Critique du volume manga
Publiée le Mardi, 09 Octobre 2018
« On se reverra peut-être. S'il pleut »
The Garden of words est une adaptation du moyen métrage d'animation éponyme. Au scénario, on retrouve le réalisateur du film, Makoto Shinkai (Your name) et Midori Motohashi au dessin. C'est l'histoire de Takao, un élève de seconde qui a un rêve : fabriquer des chaussures. Tous les matins pluvieux, il sèche les cours et se rend dans un parc pour dessiner. Mais un jour, il trouve une femme un peu étrange, Yukino, assise à son endroit habituel... Une de ces rencontres qui changent une vie.
Takao est dans une situation familiale difficile. Pas de père, une mère le plus souvent absente, et un frère aîné sur le point de quitter la maison pour s'installer avec sa petite-amie. C'est un ado un peu perdu : il aimerait faire de sa passion un métier, mais il se heurte aux frais de l'école spécialisée et au regard des adultes autour de lui qui ne le prennent pas au sérieux. Pourtant il se donne à fond, prend un petit boulot pour payer ses fournitures. Lorsqu'il rencontre Yukino, il est troublé par cette femme qui lui récite le début d'un poème avant de s'en aller sous la pluie. Après ça, ils vont apprendre à se connaître petit à petit.

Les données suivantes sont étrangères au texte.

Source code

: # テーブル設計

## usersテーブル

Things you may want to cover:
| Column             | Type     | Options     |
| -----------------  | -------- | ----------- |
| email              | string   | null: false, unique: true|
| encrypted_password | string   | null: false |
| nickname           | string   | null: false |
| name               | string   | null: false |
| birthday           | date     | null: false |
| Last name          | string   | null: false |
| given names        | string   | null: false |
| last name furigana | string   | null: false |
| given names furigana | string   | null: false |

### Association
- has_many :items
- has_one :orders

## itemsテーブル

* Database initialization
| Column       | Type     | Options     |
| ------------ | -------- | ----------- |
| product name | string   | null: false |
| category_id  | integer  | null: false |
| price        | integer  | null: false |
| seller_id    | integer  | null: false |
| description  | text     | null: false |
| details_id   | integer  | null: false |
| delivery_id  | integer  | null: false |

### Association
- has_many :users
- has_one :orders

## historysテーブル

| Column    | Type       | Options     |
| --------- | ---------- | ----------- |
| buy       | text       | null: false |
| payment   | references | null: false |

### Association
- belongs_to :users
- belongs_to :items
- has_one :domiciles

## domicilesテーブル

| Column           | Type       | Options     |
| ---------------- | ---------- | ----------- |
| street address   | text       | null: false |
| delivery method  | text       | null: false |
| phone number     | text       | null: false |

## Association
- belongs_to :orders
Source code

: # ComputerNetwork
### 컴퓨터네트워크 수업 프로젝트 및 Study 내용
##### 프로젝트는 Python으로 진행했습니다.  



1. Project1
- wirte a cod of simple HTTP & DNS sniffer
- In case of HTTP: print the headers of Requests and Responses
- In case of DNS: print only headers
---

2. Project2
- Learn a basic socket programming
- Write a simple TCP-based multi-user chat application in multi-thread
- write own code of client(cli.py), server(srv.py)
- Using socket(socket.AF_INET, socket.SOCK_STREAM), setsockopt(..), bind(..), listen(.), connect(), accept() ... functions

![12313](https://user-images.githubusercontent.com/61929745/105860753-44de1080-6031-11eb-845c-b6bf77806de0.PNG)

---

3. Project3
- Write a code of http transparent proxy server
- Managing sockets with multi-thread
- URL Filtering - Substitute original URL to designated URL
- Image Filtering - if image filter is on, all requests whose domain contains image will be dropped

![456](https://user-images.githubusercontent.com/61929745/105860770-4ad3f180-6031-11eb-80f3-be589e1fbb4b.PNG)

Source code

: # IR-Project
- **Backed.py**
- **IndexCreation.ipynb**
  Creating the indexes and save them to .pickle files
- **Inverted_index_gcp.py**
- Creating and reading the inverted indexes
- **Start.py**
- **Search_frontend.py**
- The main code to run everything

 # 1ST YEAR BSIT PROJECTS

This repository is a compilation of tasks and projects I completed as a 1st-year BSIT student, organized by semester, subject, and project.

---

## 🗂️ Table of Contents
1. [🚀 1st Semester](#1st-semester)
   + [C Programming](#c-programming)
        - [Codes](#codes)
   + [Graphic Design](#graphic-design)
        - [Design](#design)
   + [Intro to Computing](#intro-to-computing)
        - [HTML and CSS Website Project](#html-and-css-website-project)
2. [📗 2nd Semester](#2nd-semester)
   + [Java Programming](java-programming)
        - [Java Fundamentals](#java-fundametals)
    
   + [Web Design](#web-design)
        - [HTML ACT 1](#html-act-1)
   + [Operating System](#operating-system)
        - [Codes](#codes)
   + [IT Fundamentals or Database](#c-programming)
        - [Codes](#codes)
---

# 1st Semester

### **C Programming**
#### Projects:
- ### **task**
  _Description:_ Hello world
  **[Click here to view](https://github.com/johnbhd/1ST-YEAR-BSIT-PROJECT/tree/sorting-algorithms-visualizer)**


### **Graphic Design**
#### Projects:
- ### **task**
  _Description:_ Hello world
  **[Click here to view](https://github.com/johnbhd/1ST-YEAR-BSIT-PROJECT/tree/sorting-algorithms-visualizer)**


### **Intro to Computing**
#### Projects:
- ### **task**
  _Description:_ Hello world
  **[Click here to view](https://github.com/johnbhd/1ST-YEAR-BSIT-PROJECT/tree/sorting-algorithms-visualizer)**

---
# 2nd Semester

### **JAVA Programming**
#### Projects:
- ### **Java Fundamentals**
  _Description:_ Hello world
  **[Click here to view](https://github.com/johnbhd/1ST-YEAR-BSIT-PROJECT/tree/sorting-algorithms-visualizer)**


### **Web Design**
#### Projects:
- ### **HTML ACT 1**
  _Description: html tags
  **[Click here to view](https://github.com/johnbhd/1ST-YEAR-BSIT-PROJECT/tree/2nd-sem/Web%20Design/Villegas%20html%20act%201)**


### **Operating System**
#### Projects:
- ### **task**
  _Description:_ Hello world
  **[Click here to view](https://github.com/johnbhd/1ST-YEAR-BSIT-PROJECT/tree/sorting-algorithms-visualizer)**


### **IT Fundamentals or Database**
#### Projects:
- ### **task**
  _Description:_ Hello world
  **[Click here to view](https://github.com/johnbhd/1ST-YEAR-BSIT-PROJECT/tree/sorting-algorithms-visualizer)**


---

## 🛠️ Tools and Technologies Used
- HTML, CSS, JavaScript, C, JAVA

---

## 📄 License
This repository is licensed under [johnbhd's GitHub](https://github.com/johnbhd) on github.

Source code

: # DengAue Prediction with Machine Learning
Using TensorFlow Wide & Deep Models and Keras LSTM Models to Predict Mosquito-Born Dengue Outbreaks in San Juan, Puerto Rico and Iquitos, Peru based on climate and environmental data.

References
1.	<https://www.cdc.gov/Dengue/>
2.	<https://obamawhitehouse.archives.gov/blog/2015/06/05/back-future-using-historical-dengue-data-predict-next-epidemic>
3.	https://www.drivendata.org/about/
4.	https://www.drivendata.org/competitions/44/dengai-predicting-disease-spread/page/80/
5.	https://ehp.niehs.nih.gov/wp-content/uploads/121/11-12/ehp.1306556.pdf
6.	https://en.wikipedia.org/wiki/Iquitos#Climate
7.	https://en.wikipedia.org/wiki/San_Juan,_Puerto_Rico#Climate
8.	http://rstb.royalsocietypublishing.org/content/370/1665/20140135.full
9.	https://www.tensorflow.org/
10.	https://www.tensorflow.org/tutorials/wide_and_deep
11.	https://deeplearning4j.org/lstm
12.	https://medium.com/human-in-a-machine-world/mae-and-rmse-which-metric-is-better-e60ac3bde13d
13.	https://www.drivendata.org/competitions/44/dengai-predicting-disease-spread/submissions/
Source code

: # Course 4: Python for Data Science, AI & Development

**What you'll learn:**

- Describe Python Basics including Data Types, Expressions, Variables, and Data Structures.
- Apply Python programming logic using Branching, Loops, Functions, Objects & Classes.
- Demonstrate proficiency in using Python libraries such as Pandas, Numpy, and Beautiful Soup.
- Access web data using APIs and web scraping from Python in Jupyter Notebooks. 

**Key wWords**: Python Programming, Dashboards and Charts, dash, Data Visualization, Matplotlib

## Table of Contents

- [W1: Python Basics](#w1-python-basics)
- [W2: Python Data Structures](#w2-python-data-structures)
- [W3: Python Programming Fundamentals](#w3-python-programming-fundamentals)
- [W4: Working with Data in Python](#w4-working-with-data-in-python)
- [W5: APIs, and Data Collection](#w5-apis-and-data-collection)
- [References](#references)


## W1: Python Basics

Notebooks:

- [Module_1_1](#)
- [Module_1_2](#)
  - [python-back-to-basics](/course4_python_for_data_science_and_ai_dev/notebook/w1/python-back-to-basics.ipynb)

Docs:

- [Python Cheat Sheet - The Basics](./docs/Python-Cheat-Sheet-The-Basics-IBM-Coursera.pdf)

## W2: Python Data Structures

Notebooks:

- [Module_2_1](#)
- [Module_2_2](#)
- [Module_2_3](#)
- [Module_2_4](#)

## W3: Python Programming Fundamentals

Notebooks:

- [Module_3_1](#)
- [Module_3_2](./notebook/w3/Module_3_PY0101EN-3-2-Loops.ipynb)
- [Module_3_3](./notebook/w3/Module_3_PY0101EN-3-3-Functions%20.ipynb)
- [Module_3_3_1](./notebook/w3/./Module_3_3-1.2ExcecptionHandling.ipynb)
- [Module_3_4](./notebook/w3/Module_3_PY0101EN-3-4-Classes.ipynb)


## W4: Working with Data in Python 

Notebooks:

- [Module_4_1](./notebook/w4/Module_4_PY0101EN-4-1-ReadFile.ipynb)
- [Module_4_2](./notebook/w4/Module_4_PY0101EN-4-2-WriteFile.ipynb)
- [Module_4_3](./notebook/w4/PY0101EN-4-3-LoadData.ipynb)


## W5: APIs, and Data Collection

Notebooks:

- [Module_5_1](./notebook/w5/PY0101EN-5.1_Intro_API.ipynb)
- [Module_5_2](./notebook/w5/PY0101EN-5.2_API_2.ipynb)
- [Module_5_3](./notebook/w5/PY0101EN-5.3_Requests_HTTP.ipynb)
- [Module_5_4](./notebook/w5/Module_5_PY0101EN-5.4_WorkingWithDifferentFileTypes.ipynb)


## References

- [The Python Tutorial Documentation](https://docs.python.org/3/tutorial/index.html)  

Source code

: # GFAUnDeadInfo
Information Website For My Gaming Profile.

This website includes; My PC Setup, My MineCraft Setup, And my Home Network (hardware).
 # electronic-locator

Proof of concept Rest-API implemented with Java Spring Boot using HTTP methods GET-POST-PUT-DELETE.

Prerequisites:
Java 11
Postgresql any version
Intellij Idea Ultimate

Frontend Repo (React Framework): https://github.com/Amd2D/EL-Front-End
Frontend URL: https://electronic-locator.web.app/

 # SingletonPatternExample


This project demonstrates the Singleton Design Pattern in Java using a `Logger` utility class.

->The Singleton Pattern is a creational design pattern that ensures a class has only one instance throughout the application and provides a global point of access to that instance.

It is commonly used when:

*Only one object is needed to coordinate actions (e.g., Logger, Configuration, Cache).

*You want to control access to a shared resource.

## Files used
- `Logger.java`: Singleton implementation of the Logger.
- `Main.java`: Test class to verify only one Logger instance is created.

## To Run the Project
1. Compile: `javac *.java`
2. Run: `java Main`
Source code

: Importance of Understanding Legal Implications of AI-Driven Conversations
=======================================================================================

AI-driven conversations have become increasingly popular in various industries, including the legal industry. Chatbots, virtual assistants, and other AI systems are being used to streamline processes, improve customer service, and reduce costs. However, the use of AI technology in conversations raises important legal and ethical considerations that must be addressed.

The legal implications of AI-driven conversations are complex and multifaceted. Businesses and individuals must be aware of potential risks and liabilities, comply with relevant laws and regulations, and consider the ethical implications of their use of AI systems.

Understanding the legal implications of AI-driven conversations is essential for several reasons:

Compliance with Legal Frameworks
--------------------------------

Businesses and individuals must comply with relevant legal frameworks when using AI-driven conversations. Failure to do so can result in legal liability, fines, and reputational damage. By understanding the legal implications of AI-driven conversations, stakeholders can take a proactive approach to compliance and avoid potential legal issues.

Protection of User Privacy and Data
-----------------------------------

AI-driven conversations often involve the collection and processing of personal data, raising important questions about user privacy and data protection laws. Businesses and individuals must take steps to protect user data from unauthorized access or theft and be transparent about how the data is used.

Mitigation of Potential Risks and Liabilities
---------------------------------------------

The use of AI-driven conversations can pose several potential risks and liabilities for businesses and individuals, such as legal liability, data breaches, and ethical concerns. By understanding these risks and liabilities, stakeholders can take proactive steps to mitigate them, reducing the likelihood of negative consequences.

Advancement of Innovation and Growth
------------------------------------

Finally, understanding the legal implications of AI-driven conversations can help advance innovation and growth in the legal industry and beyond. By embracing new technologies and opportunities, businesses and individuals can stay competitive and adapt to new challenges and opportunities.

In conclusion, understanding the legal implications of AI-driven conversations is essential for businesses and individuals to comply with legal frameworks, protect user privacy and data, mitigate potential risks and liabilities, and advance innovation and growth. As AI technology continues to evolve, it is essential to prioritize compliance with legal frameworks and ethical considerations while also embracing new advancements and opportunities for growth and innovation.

La force de ce manga vient surtout de ses personnages. Takao est un adolescent qui tente de trouver sa place. Yukino quand à elle est en pleine reconstruction. Harcelée par ses élèves, elle a arrêté de travailler et depuis s'est renfermée. Makoto Shinkai met en avant le fait qu'une seule personne peut nous aider à avancer, à changer. « Seulement les jours de pluie... j'avais l'impression de pouvoir marcher d'un pas léger ». La construction du récit est aussi très pertinente. Quand enfin les deux personnages se rencontrent à nouveau après avoir appris leur identité respective, il ne pleut pas : les masques sont tombés, la réalité a repris sa place. De plus, symboliquement, Takao donne la réponse au poème de Yukino, ce qui clôt ce « chapitre ». Leurs rapports ont évolué. La scène dans les escaliers est d'une grande intensité, presque violente après un récit très contemplatif. Ce changement de ton est comme un point de rupture avant la résolution.
La dessinatrice livre ici un travail de qualité notamment sur les trames et les décors du parc, ce qui renforce l'immersion, et contribue à cette ambiance si particulière, entre douceur, délicatesse et même sensualité. Elle nous laisse des indices subtils sur l'identité de Yukino, par des regards, l'écusson de Takao qui ressort légèrement sur un fond sombre. On notera aussi que ce manga est enrichi de quatre pages couleur au début, qui pour les trois premières représentent des passages emblématiques de l'histoire.
Un manga bouleversant, aux personnages attachants, à la hauteur du film.